A Relação entre o Estado e a Igreja na Segunda Metade da Década de 1960 e na Década de 1970
Teoricamente este trabalho enquadra-se no tema referenciado em Relações Internacionais como o ator não estatal, i.e., non-states actor, designadamente a Igreja Católica, com dois mil anos, e que ao longo do tempo foi um ator muito forte, estando na atualidade reduzida a 44 hectares personificados no Estado da Santa Sé.
No caso de Timor-Leste, o povo nunca viu a sua incorporação na Indonésia como um dado adquirido, visto que Portugal não procedeu ao processo de descolonização, em 17 de julho de 1975, tendo sido objeto da instabilidade indonésia poucos dias após o 25 de Abril de 19741.
Entre 2 de fevereiro de 1966 e 1 de fevereiro de 1967 foi bispo coadjutor D. José Joaquim Ribeiro, o que lhe deu tempo suficiente para se acostumar à vida em Díli e no Timor Português. No dia 1 de fevereiro de 1967 foi elevado a bispo residencial e de imediato tenta uma separação entre a Igreja Católica e o Estado colonial, visto que as instruções trazidas do Estado da Santa Sé eram contrárias ao que o Estado colonial português tinha para as suas colónias. Aliás, basta ver o que o diretor-geral de Negócios Políticos, interino, do Ministério dos Negócios Estrangeiros, João Hall Themido, diz: «Eram grandes senhores com prestígio nos seus países e em Portugal. Nenhum deles concordava com a nossa política ultramarina, na linha de orientação dos seus governos, e todos tiveram conversas difíceis nas Necessidades, com Franco Nogueira e também comigo»2.

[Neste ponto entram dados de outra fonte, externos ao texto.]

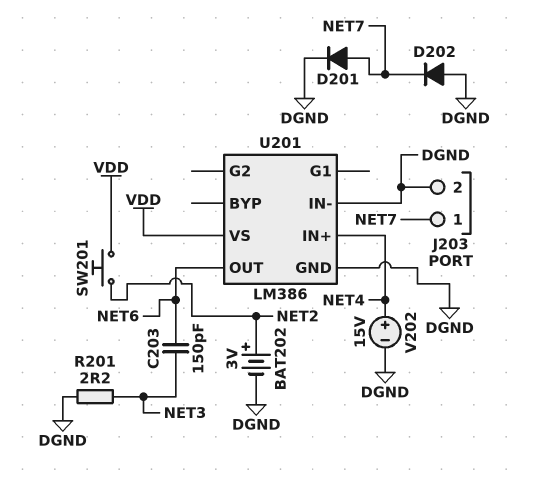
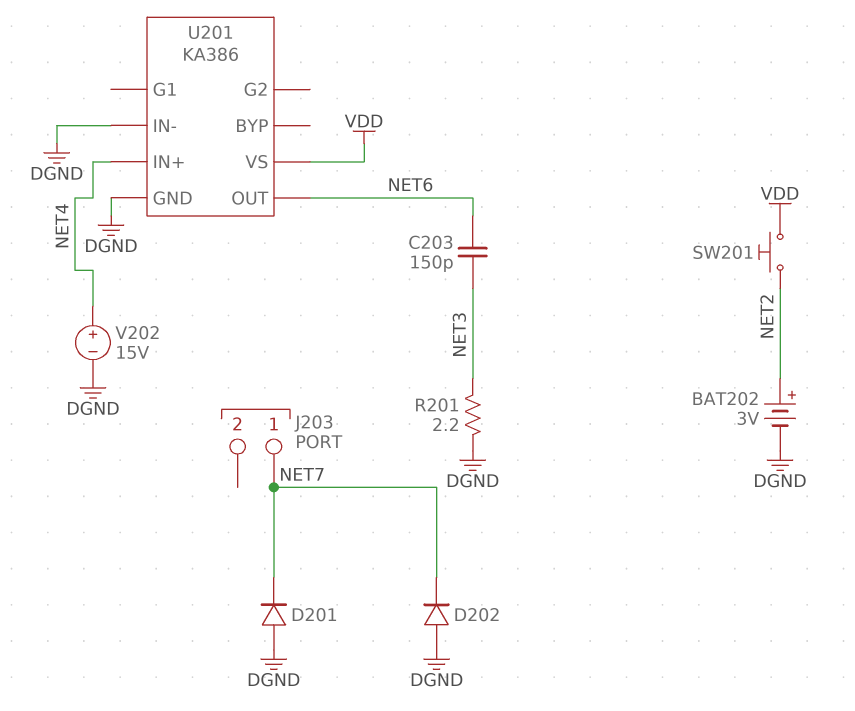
D201: diode (A NET7, K DGND) -> diode (A DGND, K NET7)
J203 pin 2: DGND -> none
U201: LM386 -> KA386

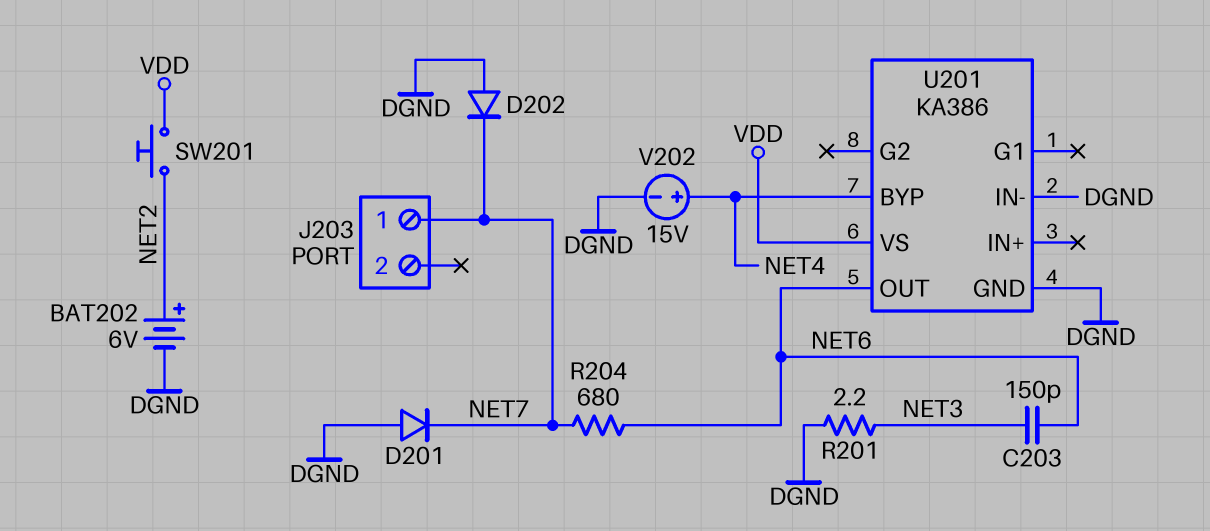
BAT202: 3V (plus NET2, minus DGND) -> 6V (plus NET2, minus DGND)
R204: none -> 680 (NET6, NET7)
U201 pin BYP: none -> NET4
U201 pin IN+: NET4 -> none

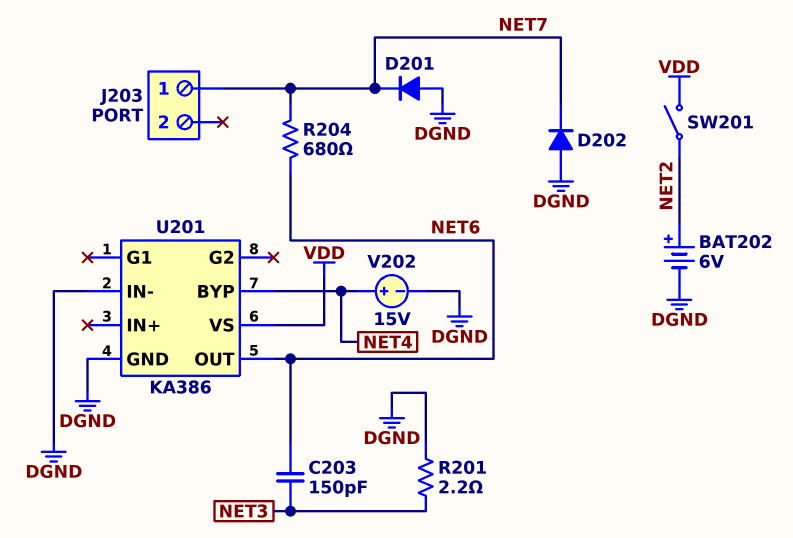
SW201: button (NET2, VDD) -> switch (NET2, VDD)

No dia 22 de agosto de 1967, o bispo de Díli, D. José Joaquim Ribeiro, regressava de Lisboa e opunha-se a Stanley Ho Hung-sun (何鴻燊), que tinha fundado a Sociedade de Turismo e de Diversões de Timor (STDT), o concessionário dos jogos, com a conivência do governador coronel José Alberty Correia. A partir de 23 de dezembro de 1968 começam a explorar as slot machines e os jackpots da STDT. E é a partir daí que o bispo se torna um crítico desta empresa e dos sucessivos governadores do Timor Português. Por exemplo, no dia 11 de fevereiro de 1970, D. José Joaquim Ribeiro fez uma incitação pascal em que afirmou:
«[A]os queridos cristãos timorenses exortamos e pedimos com toda a veemência da nossa alma que estejam de sobreaviso, defendam-se e ajudem os seus irmãos a defenderem-se deste trágico flagelo do jogo e da impureza que só traz a ruína, aumenta a miséria e tira a paz aos nossos lares»3.
Esta estratégia, aprovada pelo governo colonial, era vista pela Igreja Católica do Timor Português como o «caça niquéis», isto é, a comunidade chinesa. Seguidamente, começaram as homilias dominicais em que o bispo de Díli afirma que a Igreja Católica está a fazer mais pelo Timor Português do que os quatrocentos e cinquenta anos de governo colonial. No passo seguinte, a Igreja Católica deixou de comemorar o Dia de Camões e da «Raça», enquanto o governo colonial celebrava esta data. A 30 de março de 1972,
o bispo de Díli não participou no primeiro cinquentenário da primeira travessia aérea do Atlântico Sul e recusou-se a participar no desfile militar no dia 13 de agosto de 19724. Com o bispo D. José Joaquim Ribeiro (1967 a 1977), os episódios de oposição entre a Diocese de Díli e o governo colonial já não eram «particulares», mas tinham repercussões públicas quer no sistema português, quer no regime indonésio.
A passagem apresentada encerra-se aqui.